With a presence in every ensemble, Coco’s camellias were liberally employed but executed with Viard’s refined eye. The opening look shows white camellias running up along a trellis on a tweed coat. They initially take on a more obvious use; clustering on the lapel of a leather trench coat; making up the lace patterns on hosiery, serving in silver as buttons on jackets, and swinging on chain bags. Then the camellia takes on new forms, tiling on denim and dresses, coming together as a corsage on pockets, abstractly fused with the interlocking ‘C’ logo in a mod-print in look 24, and distributed as three-dimensional polka dots on cardigans and jackets. The flowers were everywhere, but never too much.
Black, white and grey featured as the core colour palette, with bubblegum pink peppered throughout. Looks 40-47 break it up with magenta and darker pinks before scarlet red jumps in for the closing five looks.

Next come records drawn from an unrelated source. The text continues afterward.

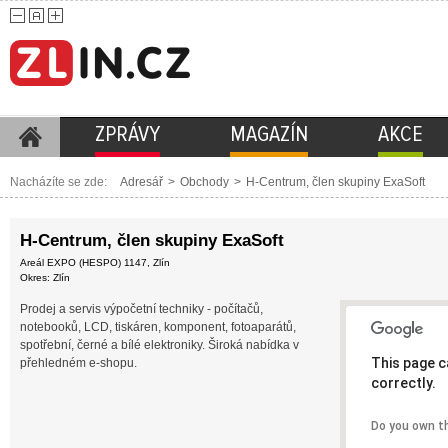
ZPRÁVY
MAGAZÍN
AKCE
Nacházíte se zde:
Adresář
>
Obchody
>
H-Centrum, člen skupiny ExaSoft
H-Centrum, člen skupiny ExaSoft
Areál EXPO (HESPO) 1147, Zlín
Okres: Zlín
Prodej a servis výpočetní techniky - počítačů,
notebooků, LCD, tiskáren, komponent, fotoaparátů,
spotřební, černé a bílé elektroniky. Široká nabídka v
This page c
přehledném e-shopu.
correctly.
Do you own t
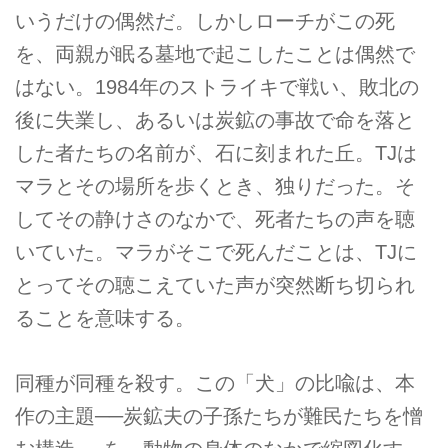
いうだけの偶然だ。しかしローチがこの死
を、両親が眠る墓地で起こしたことは偶然で
はない。1984年のストライキで戦い、敗北の
後に失業し、あるいは炭鉱の事故で命を落と
した者たちの名前が、石に刻まれた丘。TJは
マラとその場所を歩くとき、独りだった。そ
してその静けさのなかで、死者たちの声を聴
いていた。マラがそこで死んだことは、TJに
とってその聴こえていた声が突然断ち切られ
ることを意味する。
同種が同種を殺す。この「犬」の比喩は、本
作の主題──炭鉱夫の子孫たちが難民たちを憎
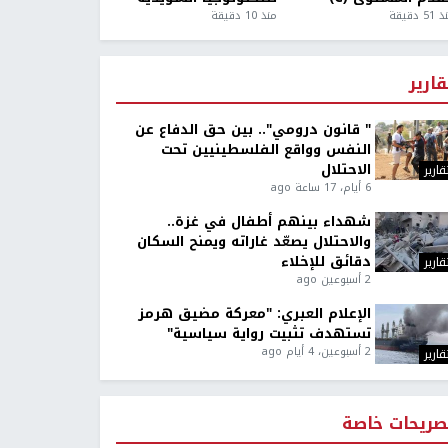
5 دقيقة
منذ 10 دقيقة
قارير
" قانون درومي".. بين حق الدفاع عن
النفس وواقع الفلسطينيين تحت
الاحتلال
قارير
6 أيام، 17 ساعة ago
شهداء بينهم أطفال في غزة..
والاحتلال يصعّد غاراته ويمنح السكان
دقائق للإخلاء
قارير
2 أسبوعين ago
الإعلام العبري: "معركة مضيق هرمز
تستهدف تثبيت رواية سياسية"
2 أسبوعين، 4 أيام ago
قارير
صريحات خاصة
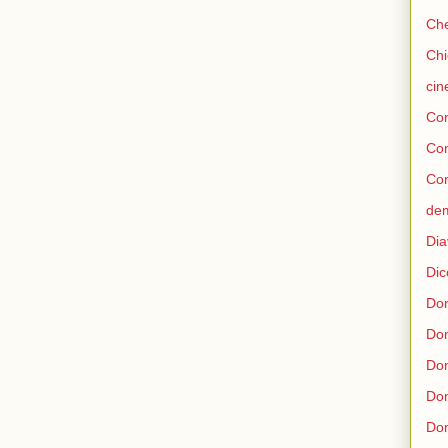
Che
Chi
ci
Con
Co
Con
de
Dia
Dic
Don
Do
Don
Don
Don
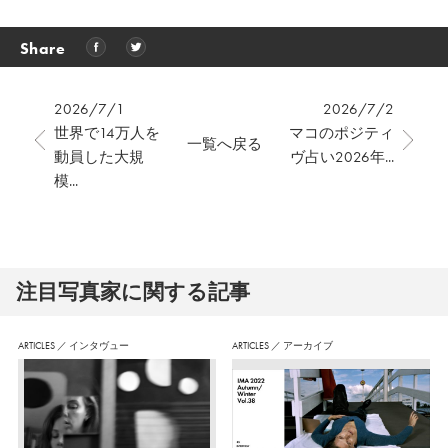
Share
2026/7/1
2026/7/2
世界で14万人を
マコのポジティ
一覧へ戻る
動員した大規
ヴ占い2026年...
模...
注⽬写真家に関する記事
ARTICLES
／
インタヴュー
ARTICLES
／
アーカイブ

Though inspiration came from the archives, the collection was undeniably modern. While CHANEL looks will always have a distinct sense of formality, styling felt down-to-Earth. The collection was punchy and informed, taking a meaningful approach to ready-to-wear in a way that not all luxury houses nail. Viard chose to limit evening wear, with the closing camellia-print silk dresses layered over snug knits and long johns to denote a more everyday wearability. Bottoms were a particular highlight, already filling our heads with ideas for the season ahead. Bermuda cuts, lace bike shorts, tweed pantaloons and asymmetrical skirts put a Viard twist on classic Chanel.